Stored items:

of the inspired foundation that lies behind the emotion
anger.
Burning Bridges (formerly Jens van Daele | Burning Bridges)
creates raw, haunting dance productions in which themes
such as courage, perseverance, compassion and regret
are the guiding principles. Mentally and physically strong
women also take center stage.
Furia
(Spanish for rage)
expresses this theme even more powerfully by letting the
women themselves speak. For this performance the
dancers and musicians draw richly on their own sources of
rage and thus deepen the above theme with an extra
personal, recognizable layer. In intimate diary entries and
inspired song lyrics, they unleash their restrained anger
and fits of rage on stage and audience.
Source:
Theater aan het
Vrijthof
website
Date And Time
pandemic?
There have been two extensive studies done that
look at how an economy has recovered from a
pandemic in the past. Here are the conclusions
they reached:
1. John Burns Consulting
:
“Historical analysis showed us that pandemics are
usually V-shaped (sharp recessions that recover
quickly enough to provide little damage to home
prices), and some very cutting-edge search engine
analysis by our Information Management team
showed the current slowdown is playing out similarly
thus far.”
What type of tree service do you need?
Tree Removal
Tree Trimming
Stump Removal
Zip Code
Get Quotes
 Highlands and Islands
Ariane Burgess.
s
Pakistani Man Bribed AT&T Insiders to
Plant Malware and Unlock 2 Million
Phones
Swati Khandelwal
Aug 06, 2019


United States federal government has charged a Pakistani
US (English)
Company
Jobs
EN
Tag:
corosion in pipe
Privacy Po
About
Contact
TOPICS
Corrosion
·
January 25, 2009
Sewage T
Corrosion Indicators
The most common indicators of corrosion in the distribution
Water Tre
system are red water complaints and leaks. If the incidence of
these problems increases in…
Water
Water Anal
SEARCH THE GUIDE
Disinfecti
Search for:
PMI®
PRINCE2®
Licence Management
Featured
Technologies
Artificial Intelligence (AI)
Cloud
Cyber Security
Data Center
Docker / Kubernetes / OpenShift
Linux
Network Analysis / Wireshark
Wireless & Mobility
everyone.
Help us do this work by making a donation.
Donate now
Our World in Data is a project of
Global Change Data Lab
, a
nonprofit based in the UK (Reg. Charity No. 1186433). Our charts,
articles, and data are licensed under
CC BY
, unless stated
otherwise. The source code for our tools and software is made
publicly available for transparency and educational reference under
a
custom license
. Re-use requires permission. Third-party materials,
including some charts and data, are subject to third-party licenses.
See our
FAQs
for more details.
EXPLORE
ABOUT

PROBLEM:
Go through the data above and copy all of it exactly.

WRITTEN SOLUTION:
of the inspired foundation that lies behind the emotion
anger.
Burning Bridges (formerly Jens van Daele | Burning Bridges)
creates raw, haunting dance productions in which themes
such as courage, perseverance, compassion and regret
are the guiding principles. Mentally and physically strong
women also take center stage.
Furia
(Spanish for rage)
expresses this theme even more powerfully by letting the
women themselves speak. For this performance the
dancers and musicians draw richly on their own sources of
rage and thus deepen the above theme with an extra
personal, recognizable layer. In intimate diary entries and
inspired song lyrics, they unleash their restrained anger
and fits of rage on stage and audience.
Source:
Theater aan het
Vrijthof
website
Date And Time
pandemic?
There have been two extensive studies done that
look at how an economy has recovered from a
pandemic in the past. Here are the conclusions
they reached:
1. John Burns Consulting
:
“Historical analysis showed us that pandemics are
usually V-shaped (sharp recessions that recover
quickly enough to provide little damage to home
prices), and some very cutting-edge search engine
analysis by our Information Management team
showed the current slowdown is playing out similarly
thus far.”
What type of tree service do you need?
Tree Removal
Tree Trimming
Stump Removal
Zip Code
Get Quotes
 Highlands and Islands
Ariane Burgess.
s
Pakistani Man Bribed AT&T Insiders to
Plant Malware and Unlock 2 Million
Phones
Swati Khandelwal
Aug 06, 2019


United States federal government has charged a Pakistani
US (English)
Company
Jobs
EN
Tag:
corosion in pipe
Privacy Po
About
Contact
TOPICS
Corrosion
·
January 25, 2009
Sewage T
Corrosion Indicators
The most common indicators of corrosion in the distribution
Water Tre
system are red water complaints and leaks. If the incidence of
these problems increases in…
Water
Water Anal
SEARCH THE GUIDE
Disinfecti
Search for:
PMI®
PRINCE2®
Licence Management
Featured
Technologies
Artificial Intelligence (AI)
Cloud
Cyber Security
Data Center
Docker / Kubernetes / OpenShift
Linux
Network Analysis / Wireshark
Wireless & Mobility
everyone.
Help us do this work by making a donation.
Donate now
Our World in Data is a project of
Global Change Data Lab
, a
nonprofit based in the UK (Reg. Charity No. 1186433). Our charts,
articles, and data are licensed under
CC BY
, unless stated
otherwise. The source code for our tools and software is made
publicly available for transparency and educational reference under
a
custom license
. Re-use requires permission. Third-party materials,
including some charts and data, are subject to third-party licenses.
See our
FAQs
for more details.
EXPLORE
ABOUT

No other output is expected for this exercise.